As the week continued , I sought refuge in that daily. I told myself this line so many times it branded itself on my heart. I shared my fear with those closest to me, and through that I felt a since of alienation from some who just didn't understand the moral and personal struggle I was up against. And to be fair, I completely understand where that came from. Unless you were in the situation and knowing the in's and out's of it, it's hard to sympathize with. Thankfully, I was not seeking sympathy or any sort of empathy, merely support and love.
The following week, after one final straw at the office, I parted ways with the label. I was scared to death to do it, but I knew deep down that something else would be there for me. I knew that in my heart of hearts, it was the right thing to do. I was no longer prideful and any sense of fickleness I had struggled with before had vanished. The change I bargained for early on in the journey was not the endgame.

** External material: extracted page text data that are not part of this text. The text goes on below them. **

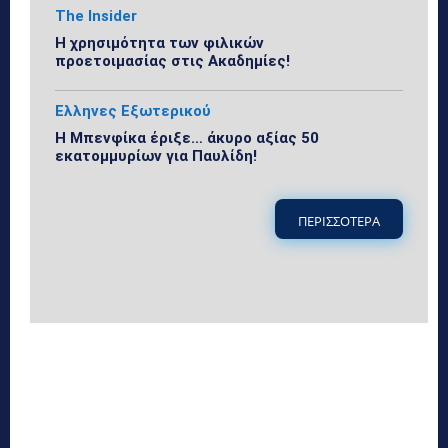
The Insider
Η χρησιμότητα των φιλικών
προετοιμασίας στις Ακαδημίες!
Ελληνες Εξωτερικού
Η Μπενφίκα έριξε… άκυρο αξίας 50
εκατομμυρίων για Παυλίδη!
ΠΕΡΙΣΣΟΤΕΡΑ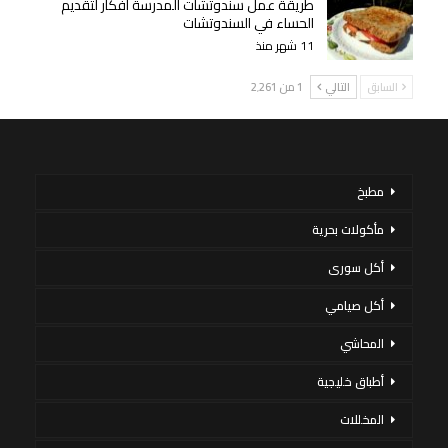
طريقة عمل سندوتشات المدرسة أفكار لتقديم
الحساء في السندوتشات
11 شهر منذ
السابق
التالي
1 من 2٬261
مطبخ
مأكولات بحرية
أكل سورى
أكل صيامي
المحاشي
أطباق خليجية
المخللات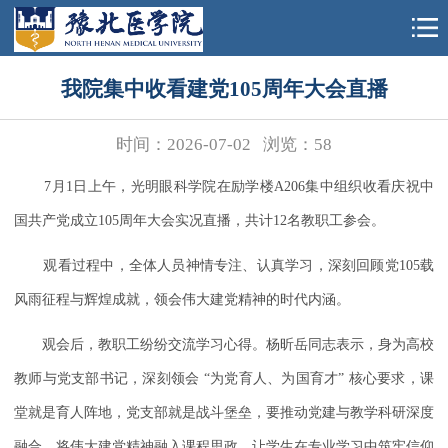
我院集中收看建党105周年大会直播
时间：2026-07-02
浏览：
58
7月1日上午，光明眼科学院在励学楼A206集中组织收看庆祝中
国共产党成立105周年大会实况直播，共计12名教职工参会。
观看过程中，全体人员神情专注、认真学习，深刻回顾党105载
风雨征程与辉煌成就，领会伟大建党精神的时代内涵。
观会后，教职工纷纷交流学习心得。杨昕岳同志表示，身为高校
教师与党支部书记，深刻领会 “为党育人、为国育才” 核心要求，课
堂就是育人阵地，党支部就是战斗堡垒，要推动党建与教学科研深度
融合，将伟大建党精神融入课程思政，让学生在专业学习中筑牢信仰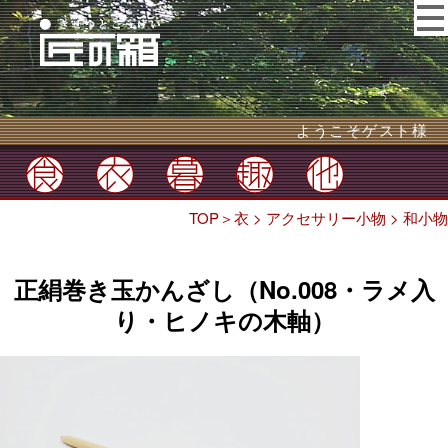
ようこそゲスト様
TOP
＞
衣
>
アクセサリー小物
>
和小物
正絹巻き玉かんざし（No.008・ラメ入
り・ヒノキの木軸）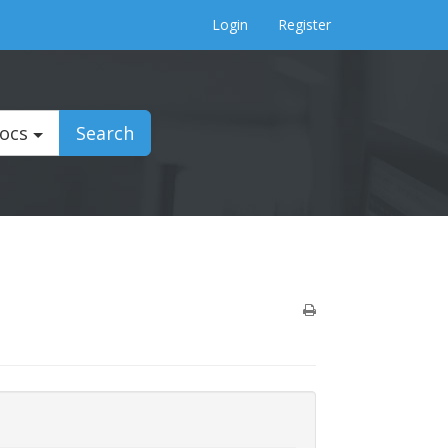
Login
Register
Docs
Search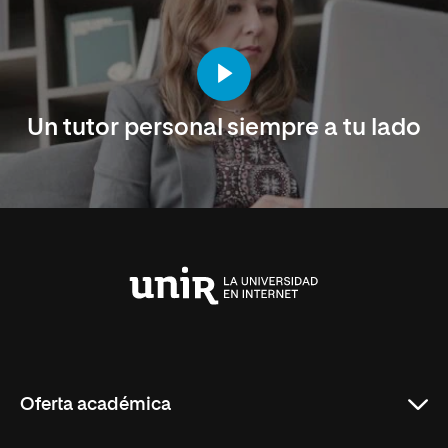
Un tutor personal siempre a tu lado
Universidad
Internacional
de
La
Rioja
Oferta académica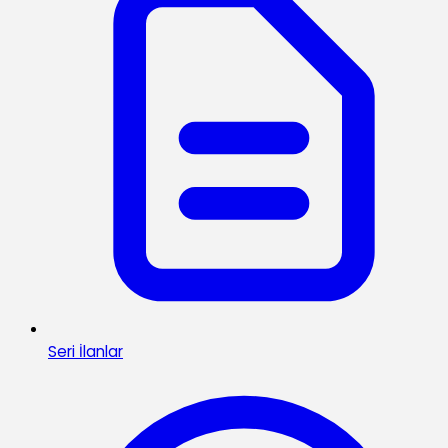
Seri İlanlar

It was merely a chance to learn a life lesson, and an opportunity for me to listen and be a student. Three days later, I was offered an amazing opportunity back home in Dallas. Is it music? No. But is it a chance to adapt to change? Certainly. I'm now surrounded by my biggest support system, my family, and i'm in the same town (literally 8 minutes away!) as Elise, for the first time in 6 years. Damn!
Maybe someday I will get another chance to chase my dream of the music industry. If so, i'll be happy and ready to take it. Until that day when I know, "The timing is right... now is time for that change", I will continue to be grateful for the life lesson in change.
So... where am I going? Quite simple: Where life takes me.